Homeless Londoner turns life around working as barista in Tube kiosk

A homeless man who slept on London's night buses to stay warm is rebuilding his life as a barista at a Tube station kiosk in south west London.

Hassanein Mohamed, of Shepherds Bush, battled homelessness for two months last year during one of London’s coldest winters.

He told the Standard today how his life "completely changed" when charity Change Please gave him the opportunity to work in the first London Underground station kiosk staffed entirely by ex-homeless people.

The 33-year-old was left without a roof over his head in December 2017, and sought refuge on night buses in Barking, after a relationship broke down.

A year on, Mr Mohamed works serving coffee to Londoners at the Clapham Common venture.

The former operational engineer, from Egypt, said he would walk around in the cold “all day”, before trying to find a sofa to sleep on or riding buses.

“Each day I was just trying to find somewhere warm,” he said.

Mr Mohamed added: “It was scary and it was something I’ve never done before, I was so afraid.

“I didn’t have any friends here or family, so it was not easy for me.”

Marco Ocampo, left, with mentor barista, Marik Avellaneda Tovar (Change Please)

Mr Mohamed has now been trained as a barista and is living in Shepherd’s Bush as a result.

After being put in touch with Change Please by a local homeless charity, Mr Mohamed is now earning the London living wage and said he has gained a “new family” through work.

He said: “I feel like I’m part of a big family, they [colleagues] know what you have been through.

“It’s like you’ve found someone that accepts you for who you are.”

Mr Mohamed said: "They do something that's not just giving a homeless person money". (Change Please)

He added: “My life has completely changed, I feel a lot happier.

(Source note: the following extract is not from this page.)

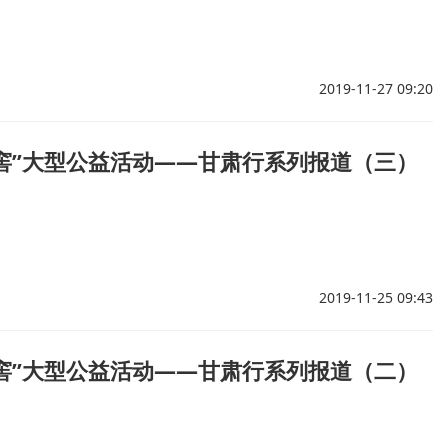
2019-11-27 09:20
亲水窖”大型公益活动——甘肃行系列报道（三）
2019-11-25 09:43
亲水窖”大型公益活动——甘肃行系列报道（二）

People tell me I’m doing well, I’ve changed a lot, I just feel happy.”

Mr Mohamed said the charity is also looking to help him gain new engineering qualifications, so he can return to his former line of work.

He said: “They do something that’s not just giving a homeless person money.

“It’s giving you something to do. If you give a homeless person some money, they could buy food or something to drink. If you give them a job, you are giving them a career, you’re giving them the chance to start their life again.”

Through a partnership with the Mayor of London and Transport for London (TfL), the coffee kiosk in Clapham Common is hoped to be one of many.

There are plans to open a range of coffee shops across the capital, with 100 per cent of the profits going back to Change People to train more people up.

Cemal Ezel, founder of Change Please, said, “Sadly, homeless individuals are 13 per cent more likely to be the victims of crime and with winter approaching it’s understandable so many seek sanctuary across TfL’s network. 

“We’re therefore so happy the Mayor of London and TfL have chosen Change Please to open at their stations, helping us fight the growing problem of homelessness and giving commuters a way to change lives every time they buy a coffee.”